Schemas have a long history in the software world. Most of their popularity should be attributed to relational databases like oracle.
In RDBMS world schemas are your best friend. You create schema, do operations using schema and hardly care about underlying storage (unless you are a DBA). Schema is fact need to be created before even a single byte of data is written, therefore the schema type in relational world is called schema-on-write.
In Big Data world specifically Hadoop, this changed. Hadoop is primarily a storage platform and with diminishing popularity of MapReduce, it has become even more so. Hadoop has schema type called schema-on-read in which, you do not even bother about schema until you are ready to read the data.When it comes to reading the data, you need to figure out a schema. The reason being that you have to give some structure to even most unstructured data before you can make any use of it.

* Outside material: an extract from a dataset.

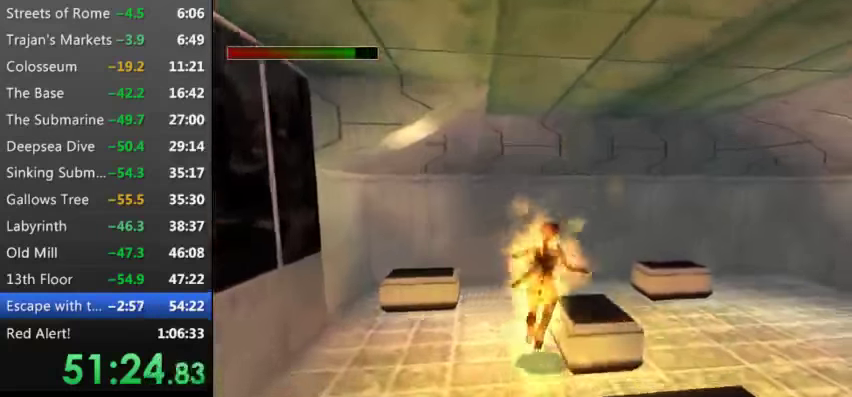
{"keys": ["9", "right", "w"], "events": [[433, "9", "down"]]}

In Hadoop data is stored in the form of blocks on slave machines. Now this block which is my default 64 MB and can be as big as 1 GB in a lot of deployments, needs to be sliced into digestible pieces. This digestible piece is called a record and the format using which you slice data is called InputFormat. The image below gives a good idea of it using pizza eating as analogy.
This InputFormat which by default is TextInputFormat, you can think of as earliest form of schema in Hadoop MapReduce. Users were not much interested in writing MapReduce code directly and that lead to creation of Hive. Hive had it’s own schema on read but that was real relational schema aka metadata.Hive stores metadta, in a separate relational storage called metastore.
Hive definitely made work easier but still managing schema separately was not big data developers favorite.
Slowly came formats like avro and parquet which embed schema in the same files which has data.These formats bring their own benefits which are plenty but having schema embedded in them is something which separated them with earlier formats.JSON which became immensely popular on it’s own (mostly as replacement of XML) brings same benefits of schema combined with data and is also extensively used in big data systems.
This trend also is reflecting in evolution of Apache Spark, the big data compute framework InfoObjects has specific focus on. Spark started with Resilient Distributed Dataset i.e. RDDs as unit of compute as well as unit of in-memory storage. Spark had to address need to work with relational queries early-on. Initially it came up with Shark which was Hive on Spark. Shark had challenges and that led to creation of Spark SQL a year back.
Spark SQL initially had a unit of compute called SchemaRDD which was essentially RDD + Schema put on top of it. Spark 1.3 onwards SchemaRDDs evolved into DataFrames. Now there is a lot of work being done in Spark to treat DataFrames as first-class objects, latest being Spark ML module.
In summary, this evolution of storage into Parquet type formats and evolution of compute into DataFrames have made life of a big data developer very easy. Now with one command a JSON file can be loaded into DataFrame and with another command saves into parquet format.
scala> val df = sqlContext.load("hdfs://localhost:9000/user/hduser/person", "json") scala> df.select("first_name", "last_name").save("person.parquet", "parquet")